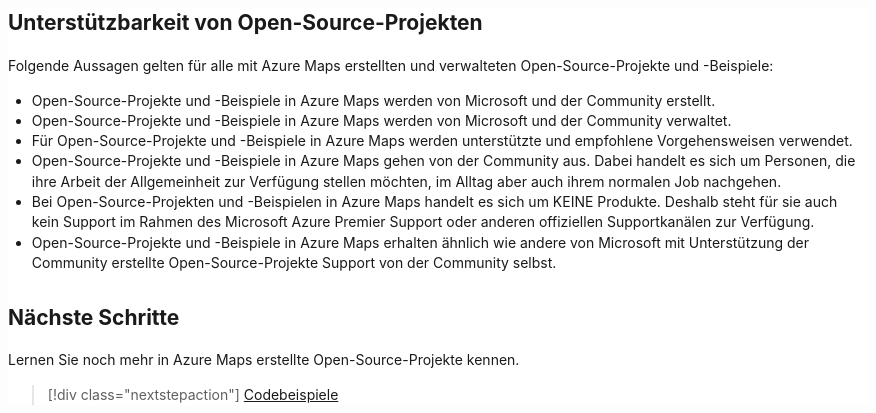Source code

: ## <a name="supportability-of-open-source-projects"></a>Unterstützbarkeit von Open-Source-Projekten

Folgende Aussagen gelten für alle mit Azure Maps erstellten und verwalteten Open-Source-Projekte und -Beispiele:

- Open-Source-Projekte und -Beispiele in Azure Maps werden von Microsoft und der Community erstellt.
- Open-Source-Projekte und -Beispiele in Azure Maps werden von Microsoft und der Community verwaltet.
- Für Open-Source-Projekte und -Beispiele in Azure Maps werden unterstützte und empfohlene Vorgehensweisen verwendet.
- Open-Source-Projekte und -Beispiele in Azure Maps gehen von der Community aus. Dabei handelt es sich um Personen, die ihre Arbeit der Allgemeinheit zur Verfügung stellen möchten, im Alltag aber auch ihrem normalen Job nachgehen.
- Bei Open-Source-Projekten und -Beispielen in Azure Maps handelt es sich um KEINE Produkte. Deshalb steht für sie auch kein Support im Rahmen des Microsoft Azure Premier Support oder anderen offiziellen Supportkanälen zur Verfügung.
- Open-Source-Projekte und -Beispiele in Azure Maps erhalten ähnlich wie andere von Microsoft mit Unterstützung der Community erstellte Open-Source-Projekte Support von der Community selbst.

## <a name="next-steps"></a>Nächste Schritte

Lernen Sie noch mehr in Azure Maps erstellte Open-Source-Projekte kennen.

> [!div class="nextstepaction"]
> [Codebeispiele](/samples/browse/?products=azure-maps)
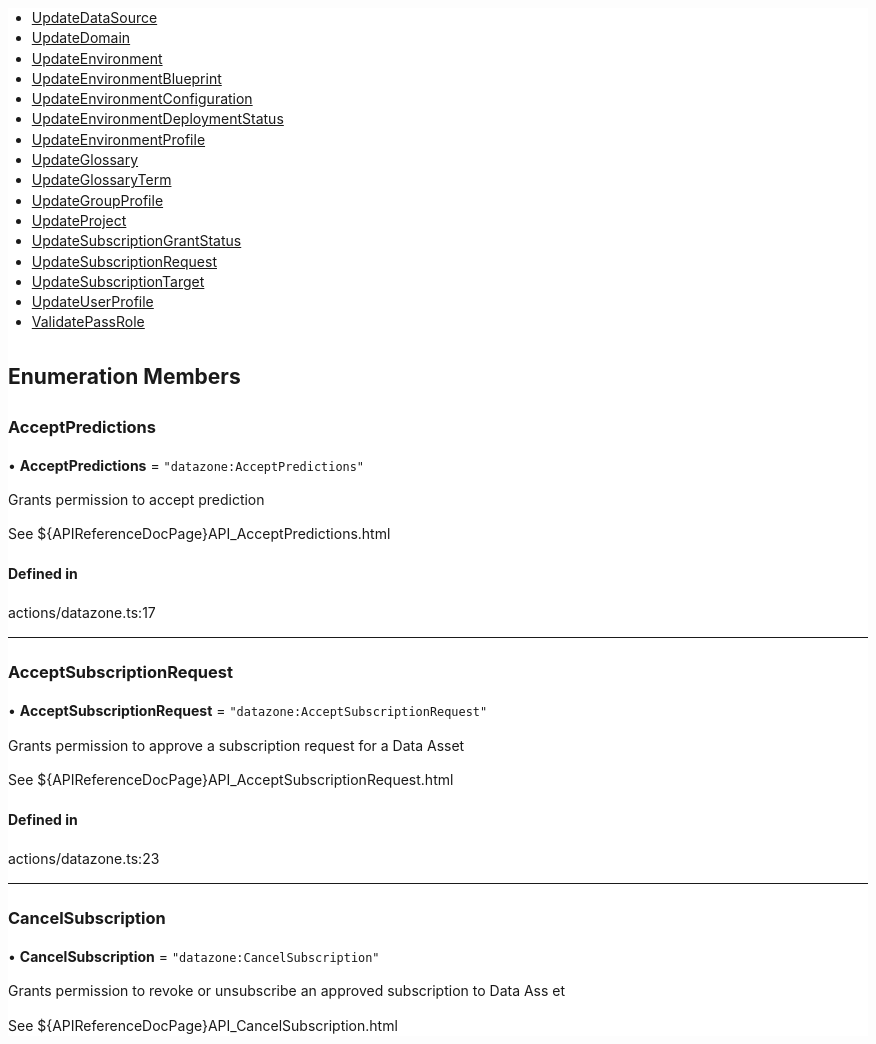 - [UpdateDataSource](AwsDatazoneActions.md#updatedatasource)
- [UpdateDomain](AwsDatazoneActions.md#updatedomain)
- [UpdateEnvironment](AwsDatazoneActions.md#updateenvironment)
- [UpdateEnvironmentBlueprint](AwsDatazoneActions.md#updateenvironmentblueprint)
- [UpdateEnvironmentConfiguration](AwsDatazoneActions.md#updateenvironmentconfiguration)
- [UpdateEnvironmentDeploymentStatus](AwsDatazoneActions.md#updateenvironmentdeploymentstatus)
- [UpdateEnvironmentProfile](AwsDatazoneActions.md#updateenvironmentprofile)
- [UpdateGlossary](AwsDatazoneActions.md#updateglossary)
- [UpdateGlossaryTerm](AwsDatazoneActions.md#updateglossaryterm)
- [UpdateGroupProfile](AwsDatazoneActions.md#updategroupprofile)
- [UpdateProject](AwsDatazoneActions.md#updateproject)
- [UpdateSubscriptionGrantStatus](AwsDatazoneActions.md#updatesubscriptiongrantstatus)
- [UpdateSubscriptionRequest](AwsDatazoneActions.md#updatesubscriptionrequest)
- [UpdateSubscriptionTarget](AwsDatazoneActions.md#updatesubscriptiontarget)
- [UpdateUserProfile](AwsDatazoneActions.md#updateuserprofile)
- [ValidatePassRole](AwsDatazoneActions.md#validatepassrole)

## Enumeration Members

### AcceptPredictions

• **AcceptPredictions** = ``"datazone:AcceptPredictions"``

Grants permission to accept prediction

See ${APIReferenceDocPage}API_AcceptPredictions.html

#### Defined in

actions/datazone.ts:17

___

### AcceptSubscriptionRequest

• **AcceptSubscriptionRequest** = ``"datazone:AcceptSubscriptionRequest"``

Grants permission to approve a subscription request for a Data Asset

See ${APIReferenceDocPage}API_AcceptSubscriptionRequest.html

#### Defined in

actions/datazone.ts:23

___

### CancelSubscription

• **CancelSubscription** = ``"datazone:CancelSubscription"``

Grants permission to revoke or unsubscribe an approved subscription to Data Ass
et

See ${APIReferenceDocPage}API_CancelSubscription.html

——

• TASK TO CARRY OUT:
Reproduce all the entries above, swapping every instance of "Grants permission to" for "Allows the caller to" and keeping everything else unchanged. Omit the pictures.

• EXPECTED ANSWER:
Source code

: ## <a name="supportability-of-open-source-projects"></a>Unterstützbarkeit von Open-Source-Projekten

Folgende Aussagen gelten für alle mit Azure Maps erstellten und verwalteten Open-Source-Projekte und -Beispiele:

- Open-Source-Projekte und -Beispiele in Azure Maps werden von Microsoft und der Community erstellt.
- Open-Source-Projekte und -Beispiele in Azure Maps werden von Microsoft und der Community verwaltet.
- Für Open-Source-Projekte und -Beispiele in Azure Maps werden unterstützte und empfohlene Vorgehensweisen verwendet.
- Open-Source-Projekte und -Beispiele in Azure Maps gehen von der Community aus. Dabei handelt es sich um Personen, die ihre Arbeit der Allgemeinheit zur Verfügung stellen möchten, im Alltag aber auch ihrem normalen Job nachgehen.
- Bei Open-Source-Projekten und -Beispielen in Azure Maps handelt es sich um KEINE Produkte. Deshalb steht für sie auch kein Support im Rahmen des Microsoft Azure Premier Support oder anderen offiziellen Supportkanälen zur Verfügung.
- Open-Source-Projekte und -Beispiele in Azure Maps erhalten ähnlich wie andere von Microsoft mit Unterstützung der Community erstellte Open-Source-Projekte Support von der Community selbst.

## <a name="next-steps"></a>Nächste Schritte

Lernen Sie noch mehr in Azure Maps erstellte Open-Source-Projekte kennen.

> [!div class="nextstepaction"]
> [Codebeispiele](/samples/browse/?products=azure-maps)
 - [UpdateDataSource](AwsDatazoneActions.md#updatedatasource)
- [UpdateDomain](AwsDatazoneActions.md#updatedomain)
- [UpdateEnvironment](AwsDatazoneActions.md#updateenvironment)
- [UpdateEnvironmentBlueprint](AwsDatazoneActions.md#updateenvironmentblueprint)
- [UpdateEnvironmentConfiguration](AwsDatazoneActions.md#updateenvironmentconfiguration)
- [UpdateEnvironmentDeploymentStatus](AwsDatazoneActions.md#updateenvironmentdeploymentstatus)
- [UpdateEnvironmentProfile](AwsDatazoneActions.md#updateenvironmentprofile)
- [UpdateGlossary](AwsDatazoneActions.md#updateglossary)
- [UpdateGlossaryTerm](AwsDatazoneActions.md#updateglossaryterm)
- [UpdateGroupProfile](AwsDatazoneActions.md#updategroupprofile)
- [UpdateProject](AwsDatazoneActions.md#updateproject)
- [UpdateSubscriptionGrantStatus](AwsDatazoneActions.md#updatesubscriptiongrantstatus)
- [UpdateSubscriptionRequest](AwsDatazoneActions.md#updatesubscriptionrequest)
- [UpdateSubscriptionTarget](AwsDatazoneActions.md#updatesubscriptiontarget)
- [UpdateUserProfile](AwsDatazoneActions.md#updateuserprofile)
- [ValidatePassRole](AwsDatazoneActions.md#validatepassrole)

## Enumeration Members

### AcceptPredictions

• **AcceptPredictions** = ``"datazone:AcceptPredictions"``

Allows the caller to accept prediction

See ${APIReferenceDocPage}API_AcceptPredictions.html

#### Defined in

actions/datazone.ts:17

___

### AcceptSubscriptionRequest

• **AcceptSubscriptionRequest** = ``"datazone:AcceptSubscriptionRequest"``

Allows the caller to approve a subscription request for a Data Asset

See ${APIReferenceDocPage}API_AcceptSubscriptionRequest.html

#### Defined in

actions/datazone.ts:23

___

### CancelSubscription

• **CancelSubscription** = ``"datazone:CancelSubscription"``

Allows the caller to revoke or unsubscribe an approved subscription to Data Ass
et

See ${APIReferenceDocPage}API_CancelSubscription.html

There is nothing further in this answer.